Squirreling Away The Hits

The buzz and hype surrounding the "Nutty Professor II" soundtrack would make even a cynic sit up and pay attention.

According to published reports in R&B mags, the search for suitable songs and artists for this collection was both top secret and fiercely competitive — the implication being that getting a song placed on this particular soundtrack was like scoring a first-class ticket to the top of the charts. After all, the soundtrack for the first "Nutty Professor" made stars out of Foxy Brown and Case, and the folks at Def Jam have not become behemoths in the music game by making stupid moves. They've proven quite adept, in fact, at figuring clever (and carefully plotted) ways of bringing together beloved standby acts with new kids about to blow up large.

And now that it's here? Well, as advertised, this collection is a suitably slamming assortment of big-name superstars and a nice peek at some newcomers who one can assume soon will be stars, too. Into that latter category falls Shorty 101 with the song "Get With Me" (RealAudio excerpt). Produced by hitmaker Rodney Jerkins, Shorty (who, lacking any biographical info, one assumes is one person and a woman at that) has a clear pleading tone — a tone backed by an infectious, insistent groove that layers hook upon hook and hip-shaking beat upon hip-shaking beat. In short (pardon the pun), Shorty 101's "Get With Me" is the best thing Jerkins, who can often lapse into formula, has done since "The Boy Is Mine."
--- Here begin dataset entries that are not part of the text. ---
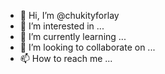 - 👋 Hi, I’m @chukityforlay
- 👀 I’m interested in ...
- 🌱 I’m currently learning ...
- 💞️ I’m looking to collaborate on ...
- 📫 How to reach me ...

<!---
chukityforlay/chukityforlay is a ✨ special ✨ repository because its `README.md` (this file) appears on your GitHub profile.
You can click the Preview link to take a look at your changes.
--->

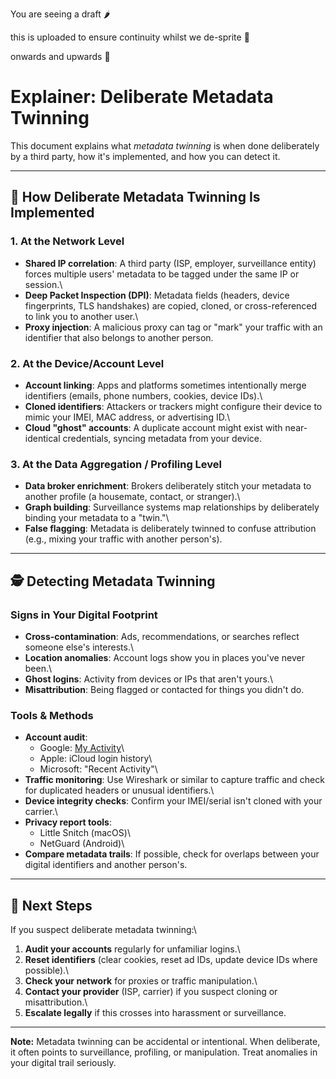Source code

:You are seeing a draft 🌶️

this is uploaded to ensure continuity whilst we de-sprite 🍋

onwards and upwards 🧄


# Explainer: Deliberate Metadata Twinning

This document explains what *metadata twinning* is when done
deliberately by a third party, how it's implemented, and how you can
detect it.

------------------------------------------------------------------------

## 🔧 How Deliberate Metadata Twinning Is Implemented

### 1. At the Network Level

-   **Shared IP correlation**: A third party (ISP, employer,
    surveillance entity) forces multiple users' metadata to be tagged
    under the same IP or session.\
-   **Deep Packet Inspection (DPI)**: Metadata fields (headers, device
    fingerprints, TLS handshakes) are copied, cloned, or
    cross-referenced to link you to another user.\
-   **Proxy injection**: A malicious proxy can tag or "mark" your
    traffic with an identifier that also belongs to another person.

### 2. At the Device/Account Level

-   **Account linking**: Apps and platforms sometimes intentionally
    merge identifiers (emails, phone numbers, cookies, device IDs).\
-   **Cloned identifiers**: Attackers or trackers might configure their
    device to mimic your IMEI, MAC address, or advertising ID.\
-   **Cloud "ghost" accounts**: A duplicate account might exist with
    near-identical credentials, syncing metadata from your device.

### 3. At the Data Aggregation / Profiling Level

-   **Data broker enrichment**: Brokers deliberately stitch your
    metadata to another profile (a housemate, contact, or stranger).\
-   **Graph building**: Surveillance systems map relationships by
    deliberately binding your metadata to a "twin."\
-   **False flagging**: Metadata is deliberately twinned to confuse
    attribution (e.g., mixing your traffic with another person's).

------------------------------------------------------------------------

## 🕵️ Detecting Metadata Twinning

### Signs in Your Digital Footprint

-   **Cross-contamination**: Ads, recommendations, or searches reflect
    someone else's interests.\
-   **Location anomalies**: Account logs show you in places you've never
    been.\
-   **Ghost logins**: Activity from devices or IPs that aren't yours.\
-   **Misattribution**: Being flagged or contacted for things you didn't
    do.

### Tools & Methods

-   **Account audit**:
    -   Google: [My Activity](https://myactivity.google.com/)\
    -   Apple: iCloud login history\
    -   Microsoft: "Recent Activity"\
-   **Traffic monitoring**: Use Wireshark or similar to capture traffic
    and check for duplicated headers or unusual identifiers.\
-   **Device integrity checks**: Confirm your IMEI/serial isn't cloned
    with your carrier.\
-   **Privacy report tools**:
    -   Little Snitch (macOS)\
    -   NetGuard (Android)\
-   **Compare metadata trails**: If possible, check for overlaps between
    your digital identifiers and another person's.

------------------------------------------------------------------------

## 🧭 Next Steps

If you suspect deliberate metadata twinning:\
1. **Audit your accounts** regularly for unfamiliar logins.\
2. **Reset identifiers** (clear cookies, reset ad IDs, update device IDs
where possible).\
3. **Check your network** for proxies or traffic manipulation.\
4. **Contact your provider** (ISP, carrier) if you suspect cloning or
misattribution.\
5. **Escalate legally** if this crosses into harassment or surveillance.

------------------------------------------------------------------------

**Note:** Metadata twinning can be accidental or intentional. When
deliberate, it often points to surveillance, profiling, or manipulation.
Treat anomalies in your digital trail seriously.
Of course, soundtracks are meant to showcase stars, and this one certainly has its share of them. The always pleasing Janet (Miss Jackson if you're ... oh, never mind) is here with "Doesn't Really Matter" (RealAudio excerpt), a breezy bit of girly pop/R&B trifle which, while not a really great track, is one of those songs that does grow on you. There's Jay-Z going through the motions — albeit with his typically dispassionate style — on the Latin-tinged "Hey Papi." Montell Jordan reaches deep into his loveman trick bag on the impassioned "Do You Remember." Redman and Eminem (genius pairing) team up for "Off the Wall," (RealAudio excerpt) a controversial (as in Eminem once again railing at Britney Spears — OK, Marshall, we get it already) and funky ode to the nasty produced by ever-underrated Erick Sermon. And there's R. Kelly, who delivers a quiet and thoughtful gem with the aching love song "Just a Touch." In fact, only a remix of Sisqó's smash "Thong Song" constitutes filler — and hey, that's what they made CD programming buttons for in the first place, right?